■ **TASK DETAILS**
Copy the listing below with "distinct" changed to "separate" and nothing else altered. Leave the pictures out.
______________________________
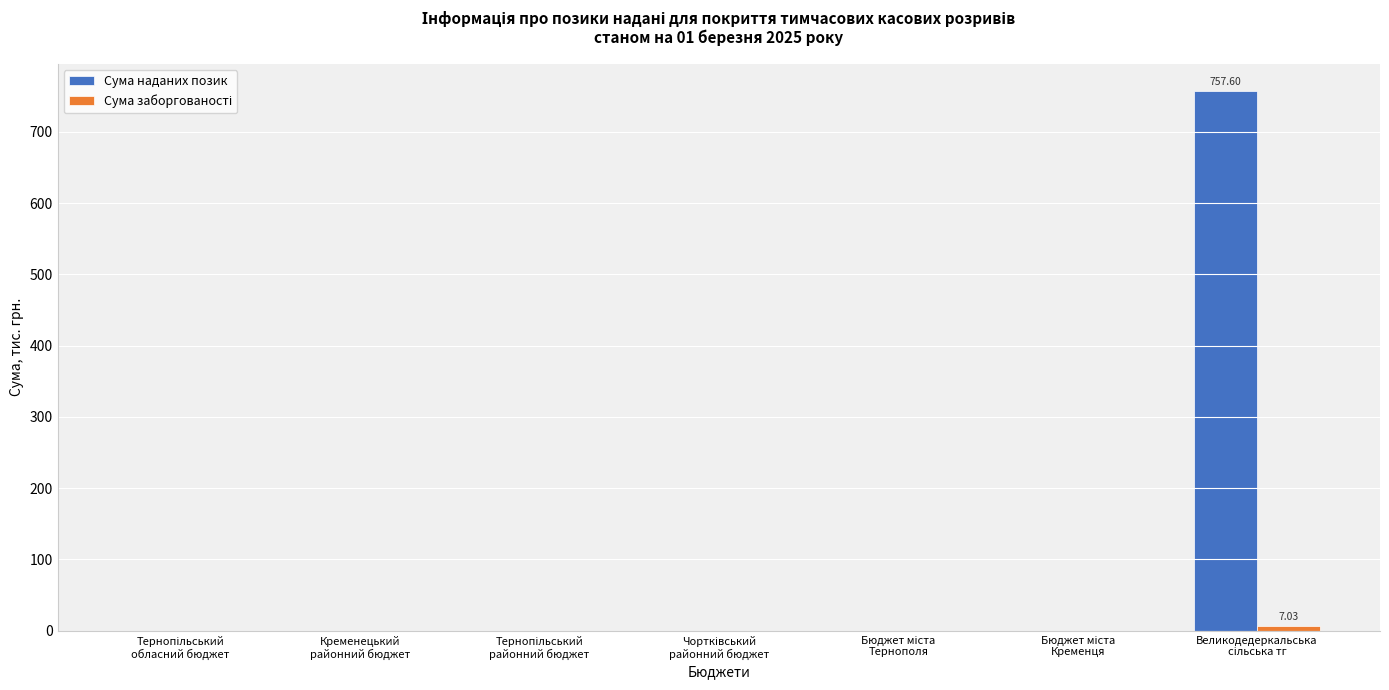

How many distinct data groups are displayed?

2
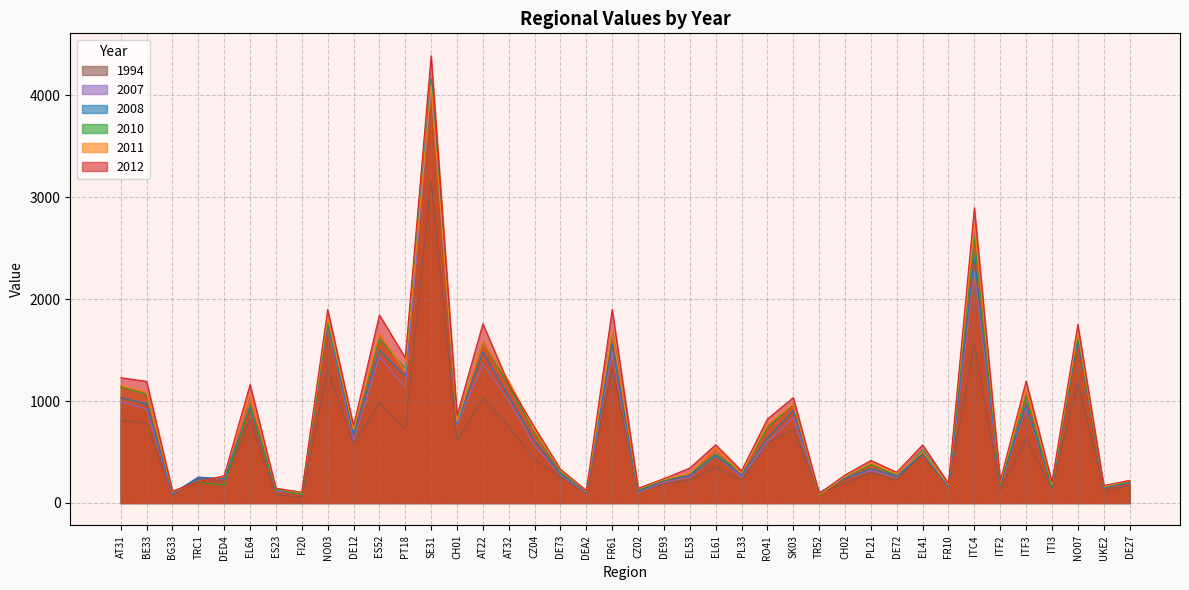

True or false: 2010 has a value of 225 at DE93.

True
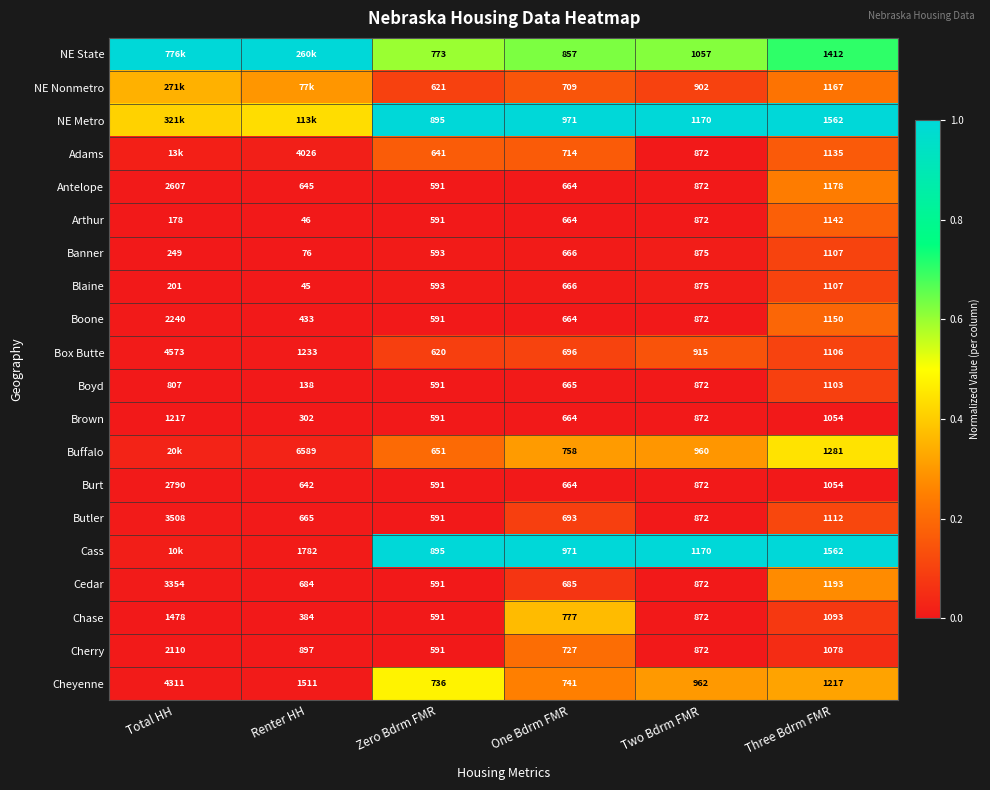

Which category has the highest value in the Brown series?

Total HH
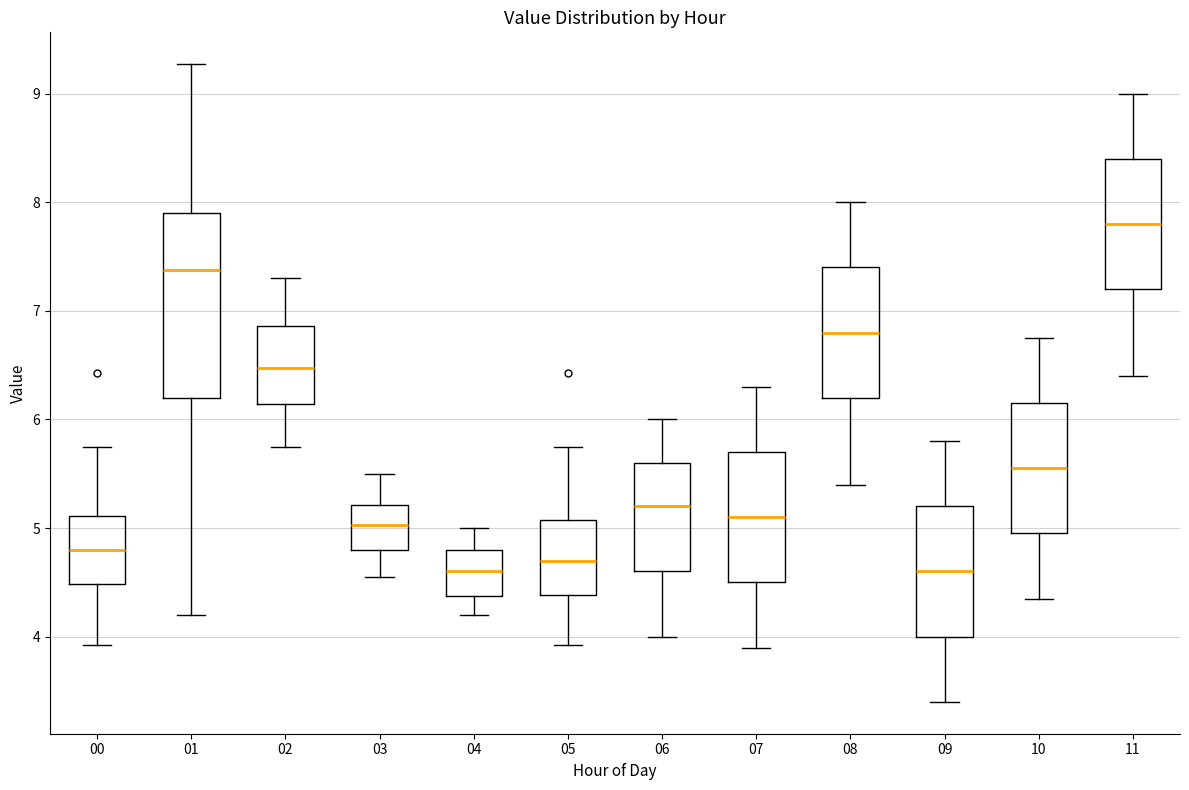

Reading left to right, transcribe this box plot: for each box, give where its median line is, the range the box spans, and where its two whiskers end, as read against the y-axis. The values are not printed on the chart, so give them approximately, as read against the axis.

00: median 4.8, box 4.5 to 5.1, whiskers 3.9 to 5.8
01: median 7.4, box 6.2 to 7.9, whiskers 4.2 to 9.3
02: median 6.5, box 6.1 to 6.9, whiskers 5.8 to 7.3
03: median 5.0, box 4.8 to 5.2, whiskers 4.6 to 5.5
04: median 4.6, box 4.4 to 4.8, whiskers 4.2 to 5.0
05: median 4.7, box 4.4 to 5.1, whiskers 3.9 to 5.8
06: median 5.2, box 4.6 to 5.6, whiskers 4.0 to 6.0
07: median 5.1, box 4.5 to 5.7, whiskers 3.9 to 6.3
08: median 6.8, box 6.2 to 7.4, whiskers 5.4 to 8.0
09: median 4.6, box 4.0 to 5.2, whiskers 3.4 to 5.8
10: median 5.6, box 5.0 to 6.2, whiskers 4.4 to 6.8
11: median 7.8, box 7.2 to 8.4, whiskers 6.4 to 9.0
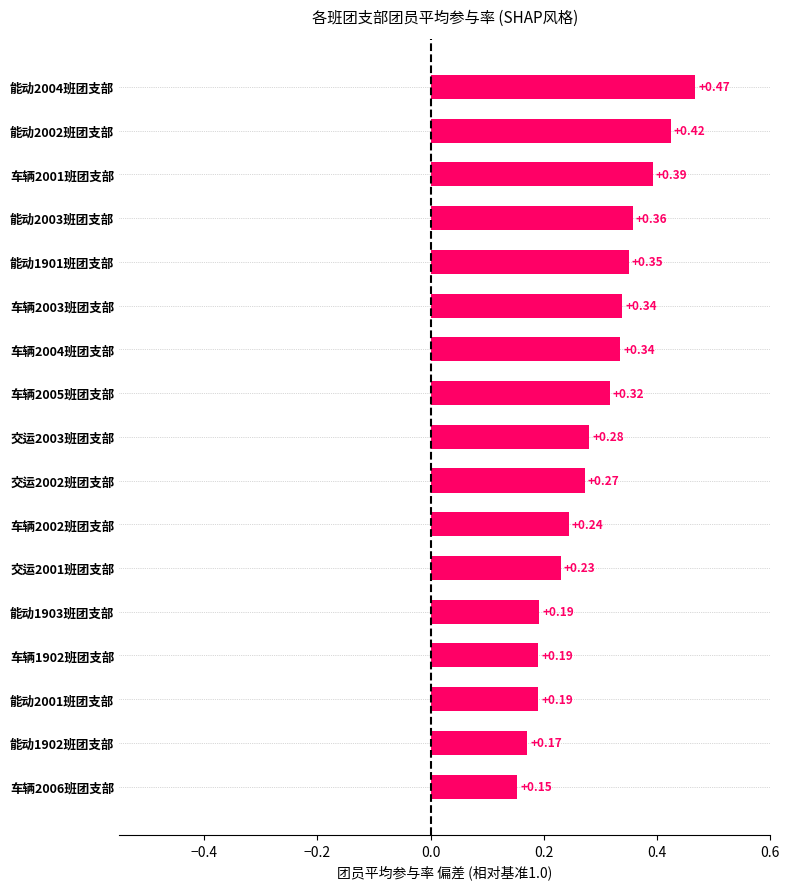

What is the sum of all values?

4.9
______________________________
■ **RESULT OF THIS EXERCISE**
How many separate data groups are displayed?

2

True or false: 2010 has a value of 225 at DE93.

True

Which category has the highest value in the Brown series?

Total HH

Reading left to right, transcribe this box plot: for each box, give where its median line is, the range the box spans, and where its two whiskers end, as read against the y-axis. The values are not printed on the chart, so give them approximately, as read against the axis.

00: median 4.8, box 4.5 to 5.1, whiskers 3.9 to 5.8
01: median 7.4, box 6.2 to 7.9, whiskers 4.2 to 9.3
02: median 6.5, box 6.1 to 6.9, whiskers 5.8 to 7.3
03: median 5.0, box 4.8 to 5.2, whiskers 4.6 to 5.5
04: median 4.6, box 4.4 to 4.8, whiskers 4.2 to 5.0
05: median 4.7, box 4.4 to 5.1, whiskers 3.9 to 5.8
06: median 5.2, box 4.6 to 5.6, whiskers 4.0 to 6.0
07: median 5.1, box 4.5 to 5.7, whiskers 3.9 to 6.3
08: median 6.8, box 6.2 to 7.4, whiskers 5.4 to 8.0
09: median 4.6, box 4.0 to 5.2, whiskers 3.4 to 5.8
10: median 5.6, box 5.0 to 6.2, whiskers 4.4 to 6.8
11: median 7.8, box 7.2 to 8.4, whiskers 6.4 to 9.0

What is the sum of all values?

4.9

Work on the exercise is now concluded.